Zwar zeigt sich Ryanair gegenüber einer möglichen Bestellung der neuen Boeing 737MAX offen. Doch das kommt mit Bedingungen. Bis zu 200 Passagiere sollen in den Jet passen. Und dafür macht Ryanair laut einem Bericht des Fachmagazins Air Transport World nun Druck auf Boeing, verschiedene Optionen zu prüfen, die das ermöglichen. Eine davon: Die Toiletten am hinteren Ende des Fliegers entfernen. Schon öfter dachte O'Leary laut darüber nach, nun scheint es ernst. Immerhin: Die Pläne, eine Toiletten-Gebühr einzuführen, frischte Ryanair nicht mehr auf.

Neue Services

Den Abstand zwischen den Sitzen will Ryanair laut Vizechef Howard Miller nicht verkleinern. Das wäre zu ungemütlich, so die Begründung. Miller nannte laut der Zeitung Daily Telegraph als Ausgleich für die eventuell geplanten Toiletten-Einschnitte noch weitere Verbesserungen für die anspruchsvollen Reisenden.
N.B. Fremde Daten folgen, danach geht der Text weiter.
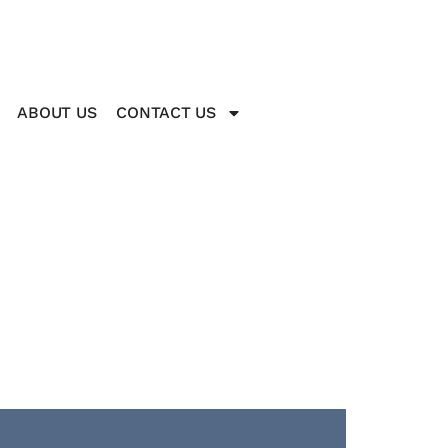
ABOUT US
CONTACT US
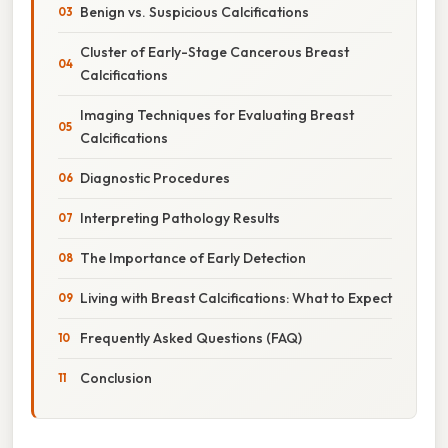
Benign vs. Suspicious Calcifications
Cluster of Early-Stage Cancerous Breast
Calcifications
Imaging Techniques for Evaluating Breast
Calcifications
Diagnostic Procedures
Interpreting Pathology Results
The Importance of Early Detection
Living with Breast Calcifications: What to Expect
Frequently Asked Questions (FAQ)
Conclusion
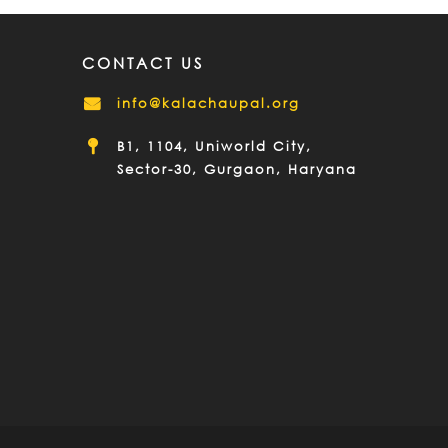
CONTACT US
info@kalachaupal.org
B1, 1104, Uniworld City,
Sector-30, Gurgaon, Haryana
So soll demnächst die Zahlung mit American Express möglich sein. Viele Geschäftsreisende waren durch diese Einschränkung bisher ausgeschlossen. Außerdem wird die Internetseite erneuert und so die Buchung erleichtert. Passagiere, die eine zusätzliche Gebühr zahlen, sollen zusätzlich die Möglichkeit erhalten, Sicherheitskontrollen zu überspringen und so lange Schlangen zu vermeiden.